**Source passage**
+++

What sucks though is only ever being able to have one character. While you can always just change classes at any time, doing so on a fresh character feels very different than doing so on an already beefy character. I got around this limitation by buying the original on multiple platforms. Not doing that with a $70 game though!
Incidentally that's what I've been playing these past two months since I don't have anything powerful enough to run the sequel. I already had it on PS4 but got it on Switch and PC too so I could try different kinds of characters. The game isn't very long but I had never played the expansion content before so am only halfway through overall.
Wool, good news in your quest to not play Hearthstone. They just tripled the requirements of the weekly quests, but only increased the rewards by 20-30%. Between that and the current metagame (many decks are "kill everything that hits the board until my unstoppable OTK is drawn"), people are heading out the door in droves. Guess this won't increase "engagement" like they wanted!
It's funny that you say that, as a month or so ago I almost started playing again, having forgotten why I (apparently?) hate that game so much. I was messing around with Warcraft Rumble* and as these things tend to do it made me want to play more Warcraft stuff. "I bet I still have Hearthstone installed," I think. But I kept getting an error and couldn't get it to run, so I uninstalled it for real and haven't bothered to try it again since. Phew, that was a close one!
*It's just as trashy as any other mobile game by the way. I tried it anyway because I like Warcraft and the in-game models are cute, but blech at this game balancing designed to leech a constant stream of microtransactions from players. It's gross. I will say the interface is better than most, however, and I like the way you can customize and upgrade your armies. Too bad it takes weeks of grinding to upgrade a single unit unless you want to pay up though. Just gross.

+++

**Entries supplied**

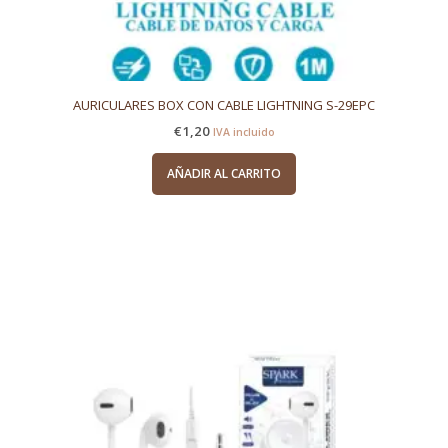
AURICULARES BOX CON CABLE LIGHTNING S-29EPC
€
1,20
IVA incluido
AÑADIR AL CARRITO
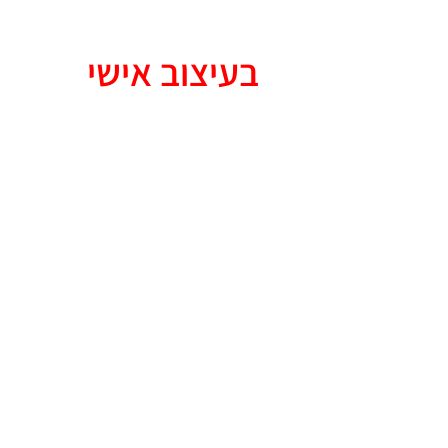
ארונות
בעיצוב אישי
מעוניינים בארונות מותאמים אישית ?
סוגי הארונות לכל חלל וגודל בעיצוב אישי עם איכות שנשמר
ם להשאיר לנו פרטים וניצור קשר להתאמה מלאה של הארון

+++

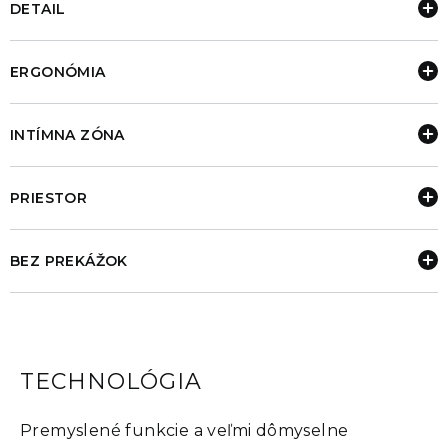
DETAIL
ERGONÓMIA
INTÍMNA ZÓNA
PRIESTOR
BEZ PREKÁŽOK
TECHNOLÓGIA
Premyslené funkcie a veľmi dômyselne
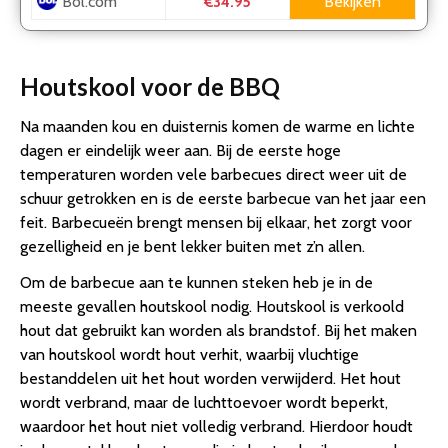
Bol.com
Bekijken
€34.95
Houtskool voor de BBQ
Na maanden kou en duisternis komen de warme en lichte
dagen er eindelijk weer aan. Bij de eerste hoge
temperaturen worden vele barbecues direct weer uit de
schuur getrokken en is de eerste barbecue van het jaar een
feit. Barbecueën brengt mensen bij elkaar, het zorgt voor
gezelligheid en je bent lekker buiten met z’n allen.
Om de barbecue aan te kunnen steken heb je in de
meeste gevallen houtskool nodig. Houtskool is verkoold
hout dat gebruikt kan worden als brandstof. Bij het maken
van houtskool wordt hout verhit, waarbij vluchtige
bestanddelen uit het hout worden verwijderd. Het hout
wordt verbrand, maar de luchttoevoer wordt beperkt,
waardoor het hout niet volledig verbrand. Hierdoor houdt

+++

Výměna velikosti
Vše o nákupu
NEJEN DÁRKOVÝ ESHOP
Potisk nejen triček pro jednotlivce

+++

**Brief**
Reproduce word for word the part of the passage about video games that opens with the words containing "What sucks though" and closes with "halfway through overall.".

**Written answer**
What sucks though is only ever being able to have one character. While you can always just change classes at any time, doing so on a fresh character feels very different than doing so on an already beefy character. I got around this limitation by buying the original on multiple platforms. Not doing that with a $70 game though!
Incidentally that's what I've been playing these past two months since I don't have anything powerful enough to run the sequel. I already had it on PS4 but got it on Switch and PC too so I could try different kinds of characters. The game isn't very long but I had never played the expansion content before so am only halfway through overall.